■ REQUIREMENTS ■
#1 Summarize the blog post below in two sentences.
#2 For each statement, answer yes or no on whether it agrees with the blog post below, and quote the words that decide it. (a) Adelman became interested in modern marketing when he found that traditional approaches had lost effectiveness. (b) The blog post says good tricks can let a business succeed without true worth. (c) The blog post says many current slogans are as familiar as "Where's the beef?"

■ DOCUMENT ■
━━━━━━━━━━━━━━━━━━━━━━━━━━━━━━

Thursday, May 31, 2012

10 REASONS FOR SELF-PUBLISHING, ROBERT BIDINOTTO


http://pjmedia.com/lifestyle/2012/05/29/10-reasons-you-should-skip-the-traditional-publishers-and-self-publish-ebooks-instead/#comment-238631

by Robert Bidinotto.

ADVERTISING SUCCESSFULLY NOW

Advertising and marketing in the twenty-first century must follow rules quite different from those that worked well only a decade or two ago. Barry Adelman, master consulting agent with Monopolize Your Marketplace, gave a paying audience at the Orange County Chamber of Commerce on May 23, 2012, a detailed analysis of these new rules for successful advertising and marketing. He had gotten interested in modern marketing when he found the traditional approaches had lost effectiveness.

The essence of successful marketing is to “find out what’s important to your prospects and talk about that in your marketing.” You need to have something to say; say it well; say it often. What you say will help determine the “outside perception” of your “inside reality,“ the quality of your product or service and of your overall performance. You need to have an inside reality of true worth and then work to get the outside perception to be correct. There are no good “tricks” to avoid doing this and still succeed.

The current problem for advertisers is the plethora of advertising messages delivered to customers from sites unavailable fifty years ago: many more TV channels, more publications, the Internet– together bombarding potential consumers with more than ten times the number of messages formerly delivered. How can you stand out? The point is not to just stand out, but to help the prospective buyer make the best decision possible when buying your product or service.

The old formula for ad creation was: creativity and repetition. Something clever, repeated over and over again, like Wendy’s “Where’s the beef?” or McDonald’s “You deserve a break today.”

Repetition figuratively branded the message onto the neurons of the public mind. There are few current slogans of comparable familiarity. It is too expensive to make oneself heard so repetitively now.

━━━━━━━━━━━━━━━━━━━━━━━━━━━━━━

■ SUPPLIED ENTRIES ■
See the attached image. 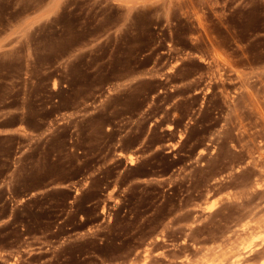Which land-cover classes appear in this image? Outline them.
<instances>
[{
    "label": "rangeland",
    "instance_id": "1",
    "mask_svg": "<svg viewBox=\"0 0 264 264\" xmlns=\"http://www.w3.org/2000/svg\"><path fill=\"white\" fill-rule=\"evenodd\" d=\"M264 264V0H0V264Z\"/></svg>",
    "mask_w": 264,
    "mask_h": 264
},
{
    "label": "bare ground",
    "instance_id": "2",
    "mask_svg": "<svg viewBox=\"0 0 264 264\" xmlns=\"http://www.w3.org/2000/svg\"><path fill=\"white\" fill-rule=\"evenodd\" d=\"M240 255H242L241 253L239 254V256H238V258L237 259H235V260H233V262H232V264H243V257L242 256H240Z\"/></svg>",
    "mask_w": 264,
    "mask_h": 264
}]
</instances>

━━━━━━━━━━━━━━━━━━━━━━━━━━━━━━

■ ANSWER SET ■
#1 The blog post reports that Barry Adelman told a paying audience at the Orange County Chamber of Commerce on May 23, 2012, that advertising and marketing now follow rules quite different from those of a decade or two ago. It says successful marketing means finding out what is important to prospects and talking about that, notes that potential consumers now receive more than ten times the number of messages formerly delivered, and adds that the old formula of creativity and repetition has become too expensive.

#2
(a) Yes: "He had gotten interested in modern marketing when he found the traditional approaches had lost effectiveness."
(b) No: "There are no good “tricks” to avoid doing this and still succeed."
(c) No: "There are few current slogans of comparable familiarity."